The first is: if it really is such a simple function, or such a minimal class, then its test will be very simple too, so it shouldn’t take you that long to write.

The second is a more psychological argument. The thing is that, once you’ve decided to only test functions of a certain level of complexity, then you’re dragged into a game of deciding where the line should be. And you’re in danger of putting off the moment until it’s too late. A simple function that’s just one line then grows an if… But because it doesn’t have any tests, and it doesn’t seem that much more complex, you don’t bother to add a test yet. Later it might get more complex, and at each stage you only have small incremental increases in complexity, but the burden of doing “proper” tests becomes greater… You’re in danger of becoming like the frog in the pot of water slowly being brought to the boil. Instead, if you’ve already got a placeholder test, then there’s a much lower psychological barrier to adding a new test when you add a new bit of complexity to the function.

How do you deal with dependencies in your tests? What about the database, for example?
The classic answer to this question is: you use mocks—also known as test doubles. You use these to isolate your tests from external dependencies, and from each other. But, like many other people, I’ve come to see some of the downsides of mocks—you often end up with tests that are tightly coupled to the implementation, that just duplicate your production code. “assert that this function calls that method on this mock and then passes the result to another mocks’ and calls another method on it…”. There’s also a danger that you end up in a world that’s all mocks, and you don’t check that the individual units of your code actually operate together, as well as with the mocks from your tests. You have to start to think carefully about what additional integration tests you need, on top of your mocky unit tests.

So my reaction to that, in the past, has been “try not to use mocks”. If that means unit tests that are less isolated from one another, then so be it. If that means unit tests that end up actually talk to the filesystem, or talk to an actual database, then fine! In the Django world, you can use an in-memory sqlite database to run your tests against, and it’s very fast.

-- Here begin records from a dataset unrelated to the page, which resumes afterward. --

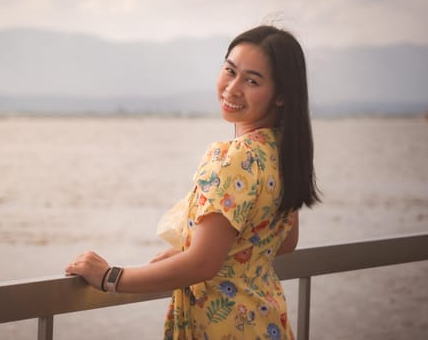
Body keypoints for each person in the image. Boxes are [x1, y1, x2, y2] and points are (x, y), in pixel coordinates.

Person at [65, 25, 319, 340]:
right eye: (230, 71)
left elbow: (202, 265)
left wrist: (110, 277)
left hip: (221, 329)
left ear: (281, 95)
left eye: (251, 80)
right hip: (266, 321)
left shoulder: (232, 158)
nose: (233, 88)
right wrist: (196, 247)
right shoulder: (280, 151)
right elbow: (284, 241)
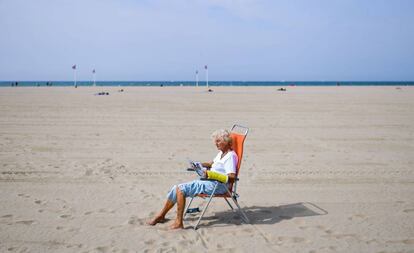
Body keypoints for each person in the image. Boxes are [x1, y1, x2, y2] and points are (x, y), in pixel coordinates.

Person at [148, 129, 238, 229]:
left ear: (226, 141)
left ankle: (179, 223)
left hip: (218, 186)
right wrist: (198, 165)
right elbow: (211, 164)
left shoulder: (230, 156)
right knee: (176, 188)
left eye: (218, 141)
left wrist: (211, 174)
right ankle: (161, 215)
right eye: (215, 141)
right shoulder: (221, 153)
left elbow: (232, 178)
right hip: (210, 181)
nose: (215, 144)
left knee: (181, 189)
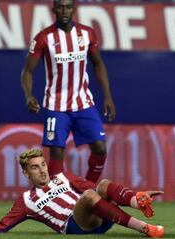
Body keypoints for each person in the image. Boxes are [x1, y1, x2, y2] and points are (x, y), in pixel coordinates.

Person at [0, 148, 164, 237]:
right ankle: (146, 228)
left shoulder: (63, 176)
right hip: (77, 226)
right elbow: (1, 226)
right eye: (34, 167)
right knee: (89, 196)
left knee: (102, 184)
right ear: (26, 174)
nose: (41, 170)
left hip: (101, 216)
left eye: (42, 164)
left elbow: (93, 188)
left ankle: (137, 200)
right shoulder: (26, 200)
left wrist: (127, 194)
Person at [20, 0, 116, 182]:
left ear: (74, 9)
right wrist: (28, 95)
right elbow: (27, 71)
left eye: (68, 6)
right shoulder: (43, 38)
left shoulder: (87, 34)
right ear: (54, 10)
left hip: (83, 103)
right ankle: (58, 199)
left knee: (100, 148)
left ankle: (88, 190)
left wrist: (108, 96)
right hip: (55, 106)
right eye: (60, 7)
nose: (64, 10)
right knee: (56, 153)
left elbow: (98, 64)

But people out there (and I should say these people are probably wiser than I am) will tell you that they’re not “real” unit tests any more. They worry that your test suite will grow to be slower and slower, and that you’ll stop running it, but I’ve never found that to be a problem. In my world, the full test suite with all the functional tests as well as the unit tests takes about 10 hours to run, so we have to rely on a CI system to run all the tests anyway. Day to day, you can get away with running a subset.

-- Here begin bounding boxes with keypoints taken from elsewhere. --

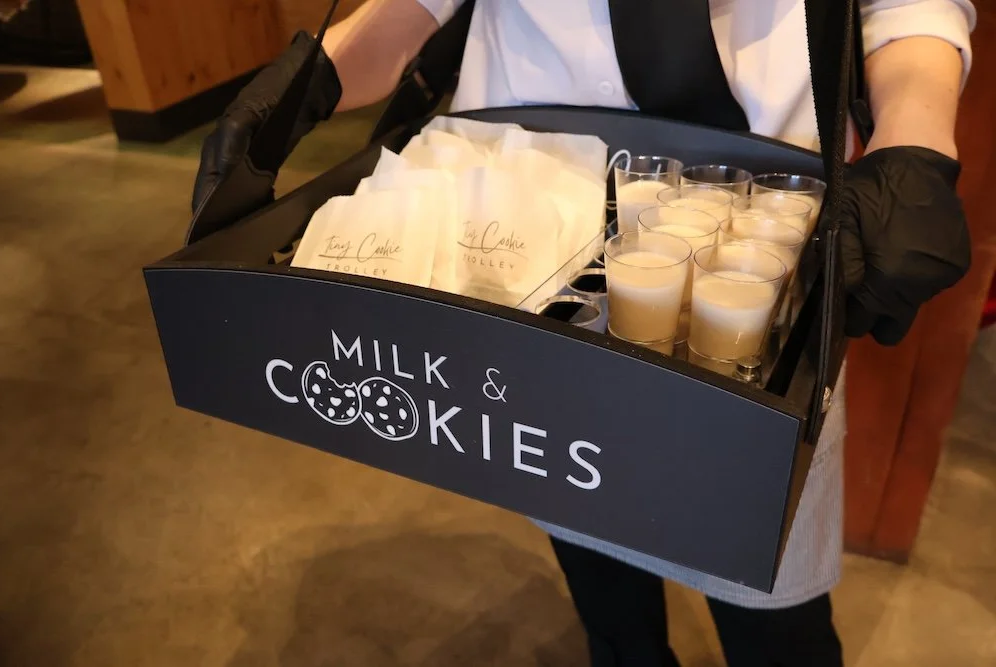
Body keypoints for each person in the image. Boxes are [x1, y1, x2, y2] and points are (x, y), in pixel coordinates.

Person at [192, 1, 975, 665]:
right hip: (527, 208)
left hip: (764, 208)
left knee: (764, 577)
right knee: (577, 495)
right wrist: (310, 79)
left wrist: (913, 138)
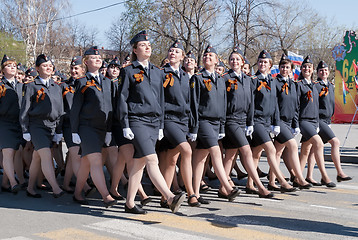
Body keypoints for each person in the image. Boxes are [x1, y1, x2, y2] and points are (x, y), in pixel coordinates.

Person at [118, 30, 185, 214]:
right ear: (134, 49)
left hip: (154, 122)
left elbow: (161, 99)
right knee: (152, 159)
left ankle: (130, 203)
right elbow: (122, 99)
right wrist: (125, 125)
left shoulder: (157, 72)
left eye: (148, 45)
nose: (147, 47)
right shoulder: (128, 71)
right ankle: (170, 197)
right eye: (142, 45)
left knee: (139, 163)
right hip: (137, 121)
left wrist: (161, 125)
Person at [190, 44, 240, 204]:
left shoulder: (220, 79)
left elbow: (223, 103)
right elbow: (194, 104)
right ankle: (227, 186)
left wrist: (221, 126)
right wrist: (194, 127)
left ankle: (194, 194)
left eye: (210, 56)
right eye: (205, 55)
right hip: (203, 121)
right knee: (216, 151)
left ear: (217, 60)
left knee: (200, 158)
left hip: (215, 122)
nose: (207, 57)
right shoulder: (197, 78)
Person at [221, 48, 273, 198]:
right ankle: (260, 187)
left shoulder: (248, 79)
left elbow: (251, 103)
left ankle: (222, 189)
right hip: (231, 120)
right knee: (246, 151)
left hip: (243, 120)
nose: (234, 62)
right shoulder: (225, 78)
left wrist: (250, 123)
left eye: (237, 59)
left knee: (230, 156)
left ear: (242, 62)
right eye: (232, 59)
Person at [71, 46, 117, 207]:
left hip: (102, 128)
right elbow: (75, 108)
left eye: (99, 58)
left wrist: (110, 129)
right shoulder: (82, 82)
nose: (98, 59)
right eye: (93, 57)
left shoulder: (107, 82)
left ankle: (77, 193)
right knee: (96, 160)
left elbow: (111, 106)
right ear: (86, 62)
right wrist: (74, 130)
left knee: (86, 162)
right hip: (86, 127)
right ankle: (106, 196)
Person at [248, 50, 296, 193]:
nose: (262, 64)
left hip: (267, 122)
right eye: (260, 62)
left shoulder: (271, 81)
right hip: (257, 121)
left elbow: (275, 104)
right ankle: (282, 181)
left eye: (265, 62)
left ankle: (249, 184)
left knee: (256, 153)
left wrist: (275, 123)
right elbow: (250, 104)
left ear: (270, 65)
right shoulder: (253, 80)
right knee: (271, 149)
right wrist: (249, 123)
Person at [159, 40, 200, 207]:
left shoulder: (185, 76)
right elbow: (159, 100)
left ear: (182, 56)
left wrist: (193, 126)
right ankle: (192, 194)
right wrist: (160, 124)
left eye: (176, 51)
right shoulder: (162, 73)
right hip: (169, 119)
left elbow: (191, 102)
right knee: (187, 150)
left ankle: (164, 197)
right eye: (170, 50)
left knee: (171, 159)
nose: (172, 53)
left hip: (182, 121)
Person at [20, 54, 64, 198]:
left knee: (37, 157)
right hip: (37, 126)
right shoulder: (32, 86)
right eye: (45, 65)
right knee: (46, 155)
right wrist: (25, 129)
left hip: (51, 126)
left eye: (50, 65)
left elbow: (59, 110)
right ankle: (56, 188)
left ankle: (30, 187)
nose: (49, 68)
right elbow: (25, 109)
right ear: (37, 68)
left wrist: (58, 130)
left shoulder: (57, 87)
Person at [305, 60, 352, 183]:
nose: (323, 72)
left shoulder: (331, 86)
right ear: (317, 72)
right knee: (335, 142)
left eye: (325, 70)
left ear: (329, 71)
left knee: (312, 148)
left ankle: (309, 176)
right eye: (321, 70)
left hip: (327, 120)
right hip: (318, 120)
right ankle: (339, 172)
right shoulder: (315, 86)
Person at [272, 54, 311, 189]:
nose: (284, 69)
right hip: (280, 121)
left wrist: (295, 125)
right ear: (279, 68)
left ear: (291, 69)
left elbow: (296, 106)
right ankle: (299, 178)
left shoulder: (293, 84)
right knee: (293, 146)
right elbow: (275, 105)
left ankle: (271, 181)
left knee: (277, 152)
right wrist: (276, 123)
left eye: (287, 67)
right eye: (282, 66)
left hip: (289, 122)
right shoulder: (275, 83)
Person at [296, 56, 336, 188]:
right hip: (304, 120)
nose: (307, 69)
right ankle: (325, 176)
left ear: (312, 70)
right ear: (301, 69)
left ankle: (298, 177)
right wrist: (295, 124)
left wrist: (319, 123)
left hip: (314, 121)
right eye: (304, 67)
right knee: (319, 144)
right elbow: (296, 106)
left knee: (306, 150)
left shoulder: (313, 85)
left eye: (309, 67)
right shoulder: (299, 85)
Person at [0, 55, 24, 194]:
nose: (12, 67)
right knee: (8, 153)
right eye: (9, 65)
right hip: (4, 122)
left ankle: (4, 183)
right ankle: (14, 183)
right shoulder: (1, 86)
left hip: (18, 123)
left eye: (14, 65)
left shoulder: (21, 86)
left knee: (14, 153)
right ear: (3, 70)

I want to stress that that is just my experience however. The idealized, perfect, accepted answer to this question is a design pattern called “Functional Core, Imperative Shell”. I heartily recommend a couple of talks by Gary Bernhardt on the subject, entitled “Boundaries” and “Fast Test, Slow Test”, from Pycon 2013. The theory is that you try and separate all your business logic out from “boundaries”, ie. dependencies on the database or the filesystem, and then you make that core business logic follow functional programming patterns, and that will let you write highly isolated, perfect unit tests that won’t need a lot of mocks.

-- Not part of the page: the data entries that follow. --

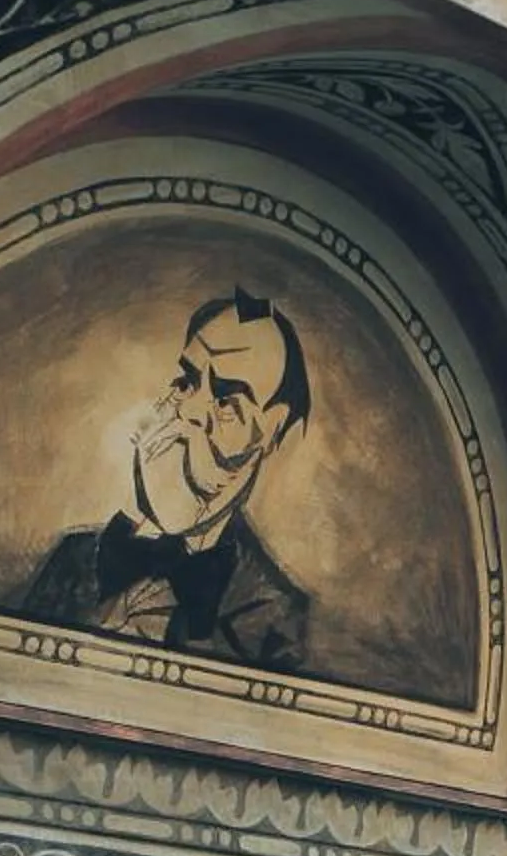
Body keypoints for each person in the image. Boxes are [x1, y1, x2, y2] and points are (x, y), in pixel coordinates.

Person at [21, 287, 312, 670]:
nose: (189, 409)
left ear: (274, 434)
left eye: (227, 402)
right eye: (188, 382)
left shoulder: (271, 616)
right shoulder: (75, 558)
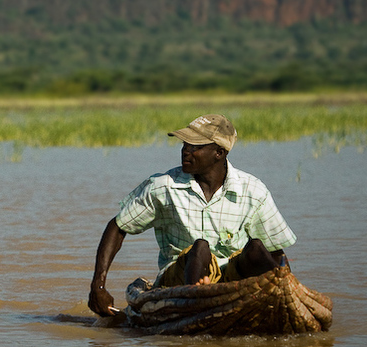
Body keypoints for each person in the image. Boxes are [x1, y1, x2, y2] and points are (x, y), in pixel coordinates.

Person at [88, 114, 297, 317]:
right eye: (185, 145)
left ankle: (281, 296)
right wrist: (98, 286)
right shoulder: (163, 187)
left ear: (219, 153)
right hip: (180, 278)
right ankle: (194, 301)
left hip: (232, 279)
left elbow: (275, 252)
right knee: (200, 248)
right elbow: (118, 227)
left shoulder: (253, 191)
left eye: (195, 147)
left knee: (257, 248)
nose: (185, 152)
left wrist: (288, 290)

My problem is that, in the applications I’ve run across, following that pattern has never seemed worth the effort. Either the business logic has been minimal—web apps can often be very simple CRUD wrappers around a database or filesystem—or it’s something like PythonAnywhere, where we basically deal with boundaries all the time, every single function seems to involve writing to a filesystem or starting a process or calling an external API or something—that the whole “Functional Core Imperative Shell” pattern has never seemed practical. But the use cases I’ve come across may be highly unusual.

So that’s something I can only say people should try out for themselves, and see what works for them, in their own application.